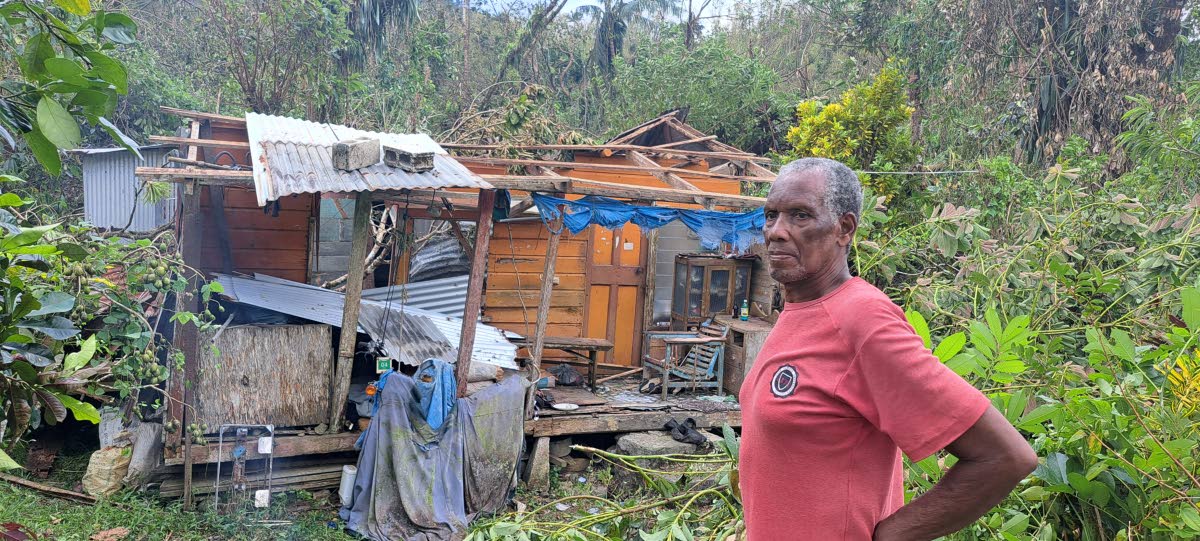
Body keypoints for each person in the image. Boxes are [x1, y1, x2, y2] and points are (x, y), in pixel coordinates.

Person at [738, 158, 1037, 540]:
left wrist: (891, 536)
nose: (777, 232)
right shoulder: (798, 312)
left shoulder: (862, 320)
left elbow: (1004, 457)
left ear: (844, 229)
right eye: (770, 216)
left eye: (800, 216)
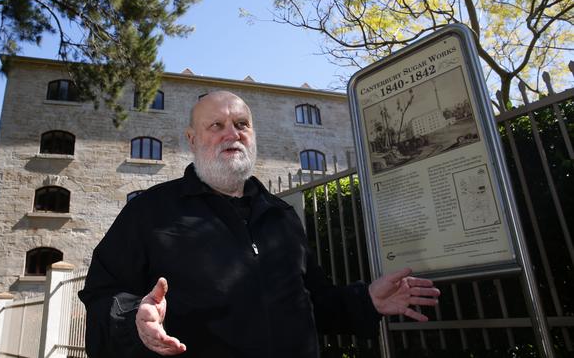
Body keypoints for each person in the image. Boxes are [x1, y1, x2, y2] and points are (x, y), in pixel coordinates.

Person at [78, 91, 440, 357]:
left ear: (253, 136)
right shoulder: (150, 211)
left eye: (241, 124)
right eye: (215, 125)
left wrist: (366, 300)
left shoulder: (282, 215)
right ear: (192, 139)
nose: (231, 134)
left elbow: (313, 303)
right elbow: (101, 293)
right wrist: (134, 322)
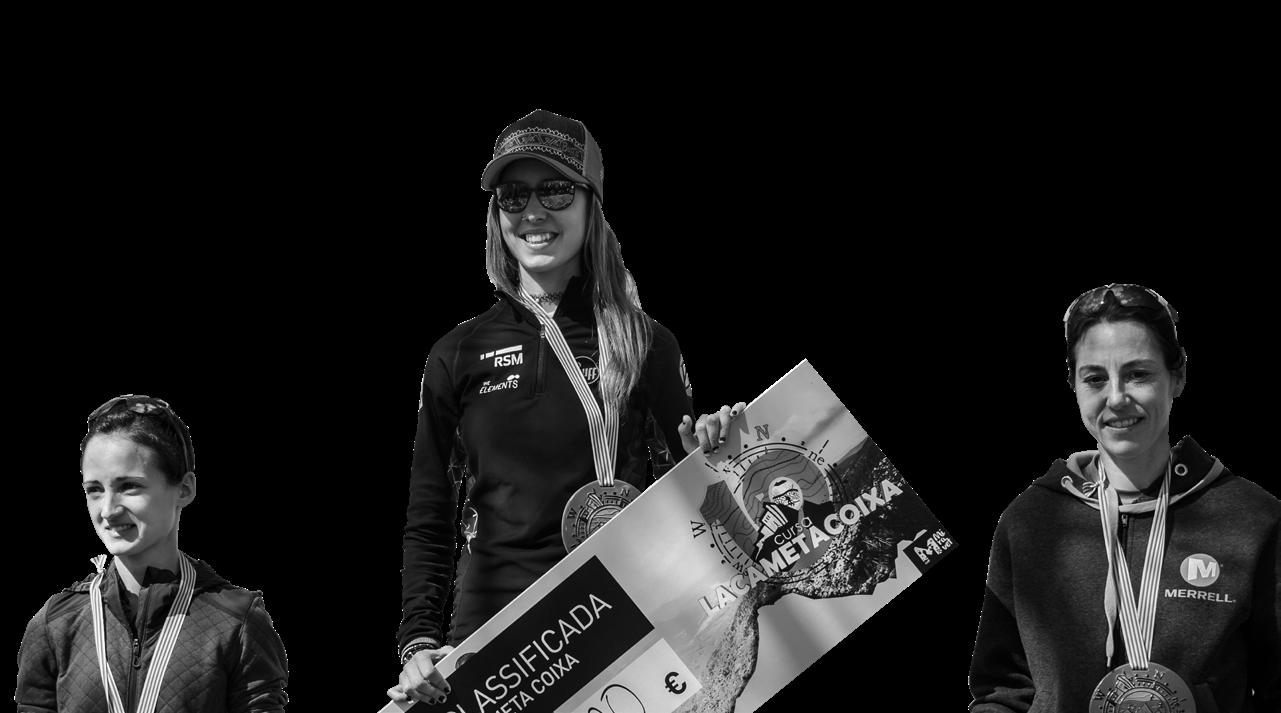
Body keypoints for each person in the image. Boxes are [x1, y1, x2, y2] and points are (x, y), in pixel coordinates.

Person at [390, 109, 743, 705]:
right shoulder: (457, 352)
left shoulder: (647, 343)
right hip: (498, 637)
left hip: (627, 611)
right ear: (496, 214)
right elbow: (430, 510)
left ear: (590, 205)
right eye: (513, 195)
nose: (533, 211)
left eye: (555, 190)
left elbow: (691, 505)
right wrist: (418, 639)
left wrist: (710, 457)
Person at [968, 285, 1280, 711]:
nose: (1116, 398)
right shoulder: (1030, 521)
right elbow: (1002, 690)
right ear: (1074, 386)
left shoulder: (1252, 520)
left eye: (1138, 374)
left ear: (1178, 376)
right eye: (1095, 378)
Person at [14, 395, 290, 713]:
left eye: (129, 486)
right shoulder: (55, 624)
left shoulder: (237, 623)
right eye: (94, 490)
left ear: (184, 489)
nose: (108, 510)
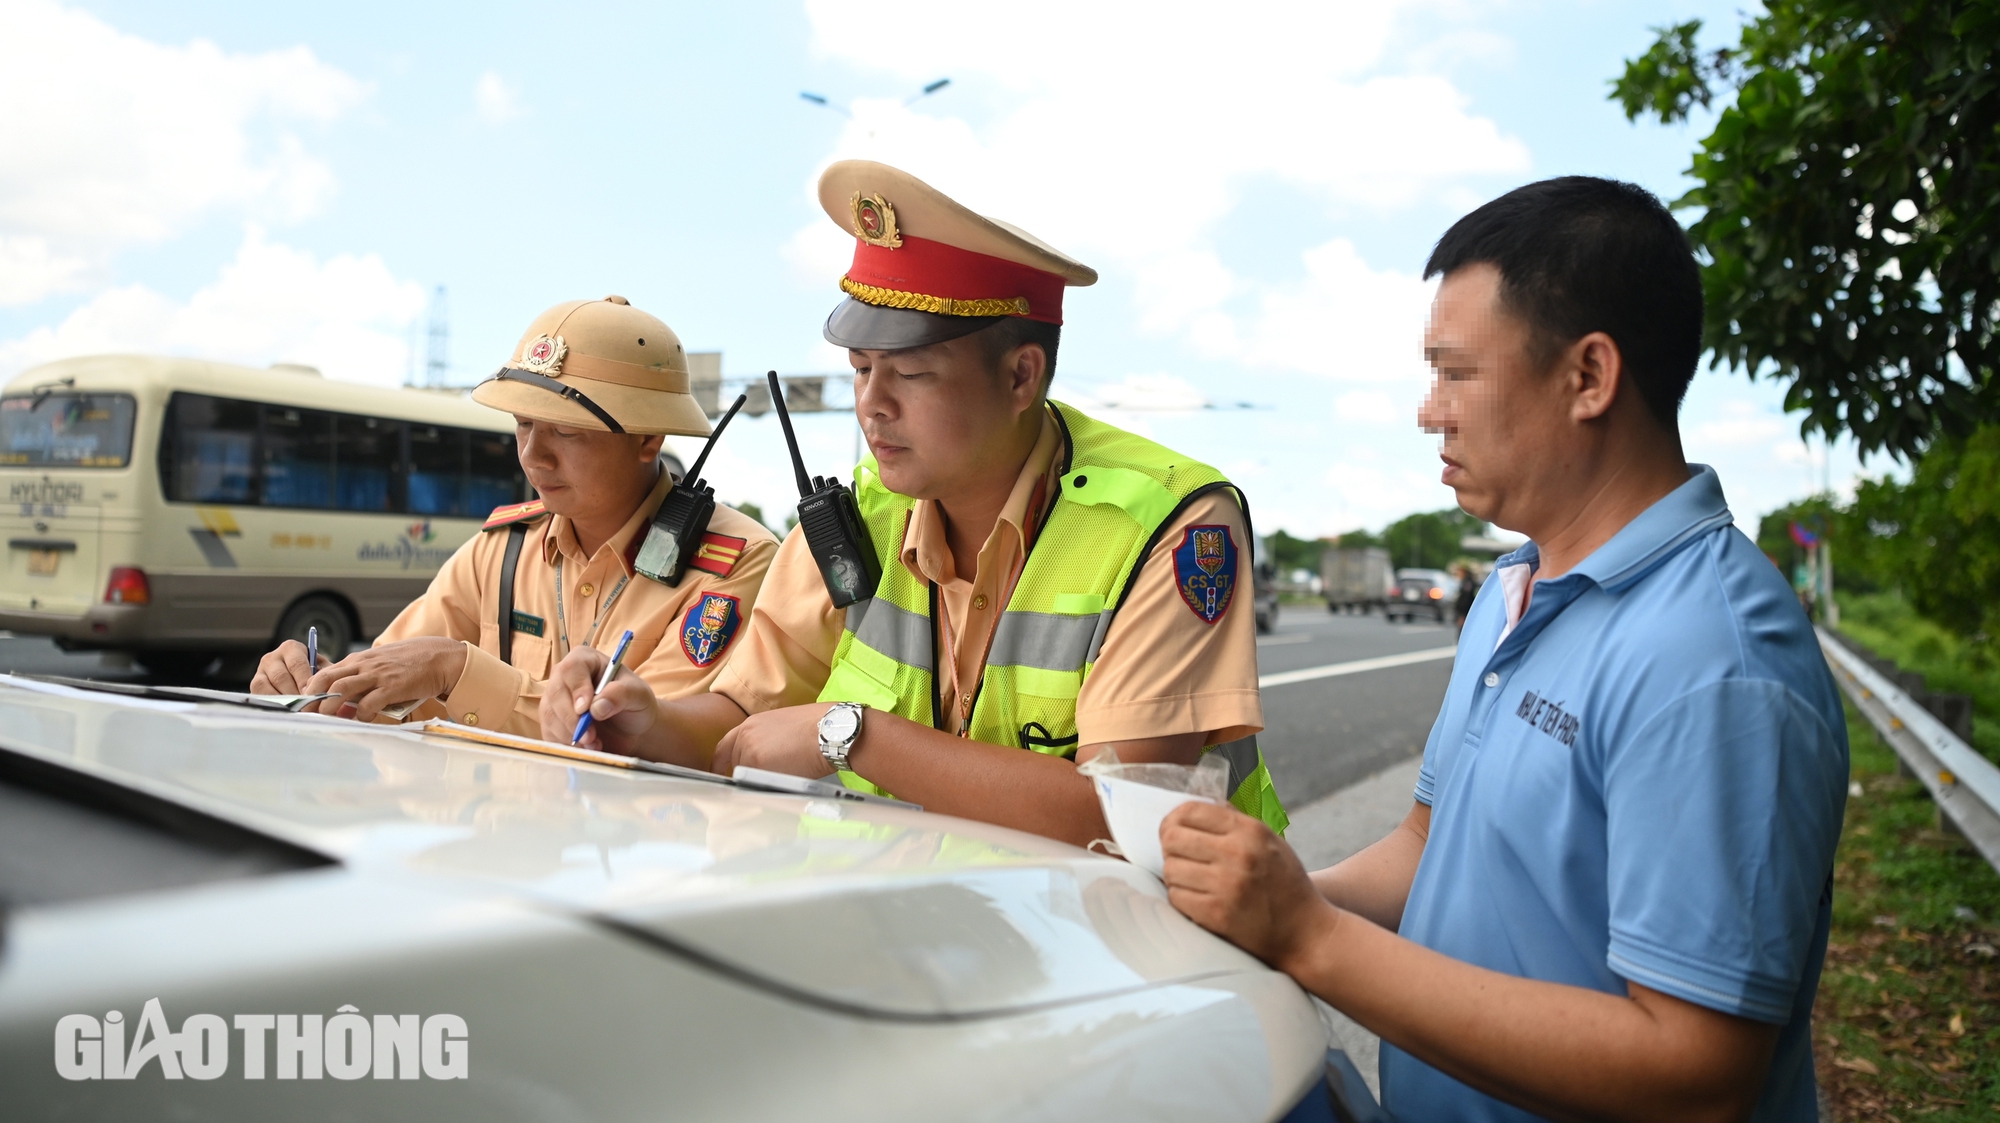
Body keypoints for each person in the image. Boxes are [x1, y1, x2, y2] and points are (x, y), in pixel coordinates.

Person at [1159, 177, 1849, 1121]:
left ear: (1589, 377)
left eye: (1457, 373)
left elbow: (1695, 1074)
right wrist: (1258, 904)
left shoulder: (1712, 662)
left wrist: (1309, 937)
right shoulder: (1513, 589)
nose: (1429, 411)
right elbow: (1427, 845)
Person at [541, 161, 1288, 845]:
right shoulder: (862, 512)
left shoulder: (1167, 523)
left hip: (1126, 937)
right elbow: (744, 719)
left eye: (911, 374)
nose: (872, 404)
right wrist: (645, 722)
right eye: (861, 368)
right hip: (914, 921)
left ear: (1021, 376)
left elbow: (1129, 820)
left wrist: (853, 735)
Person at [251, 296, 778, 733]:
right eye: (523, 424)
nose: (533, 456)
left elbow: (640, 737)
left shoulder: (733, 565)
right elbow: (392, 676)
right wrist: (320, 685)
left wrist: (457, 670)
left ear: (647, 439)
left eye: (565, 431)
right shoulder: (500, 549)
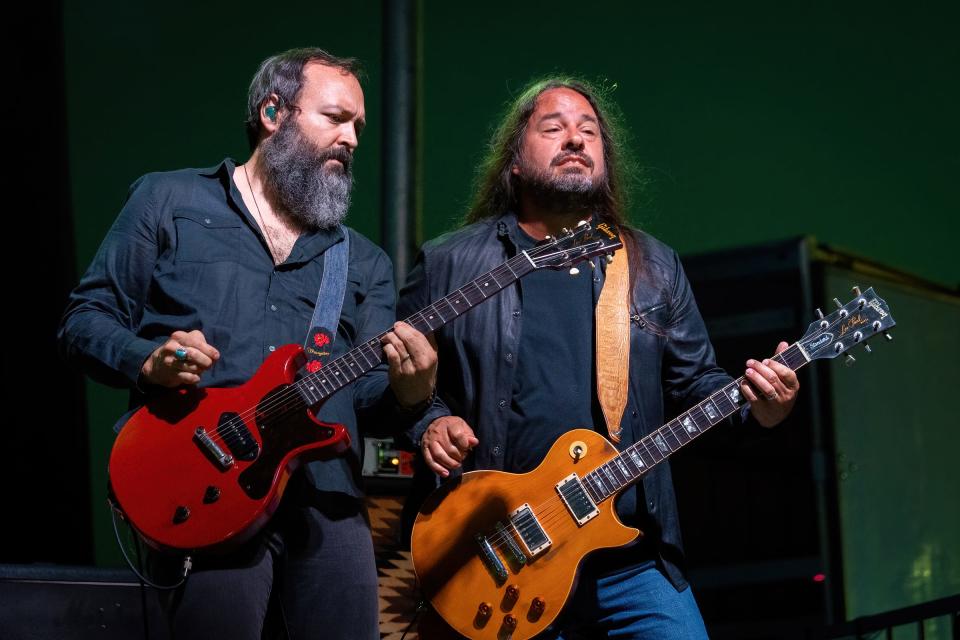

• PROBLEM STATEMENT:
Scan the entries above for the string "wrist", and copy every line where it turns up.

• RESULT BELOW:
left wrist: (891, 536)
left wrist: (366, 300)
right wrist: (134, 322)
right wrist: (418, 639)
left wrist: (710, 457)
right wrist: (1258, 904)
left wrist: (1309, 937)
right wrist: (645, 722)
left wrist: (853, 735)
right wrist: (320, 685)
left wrist: (457, 670)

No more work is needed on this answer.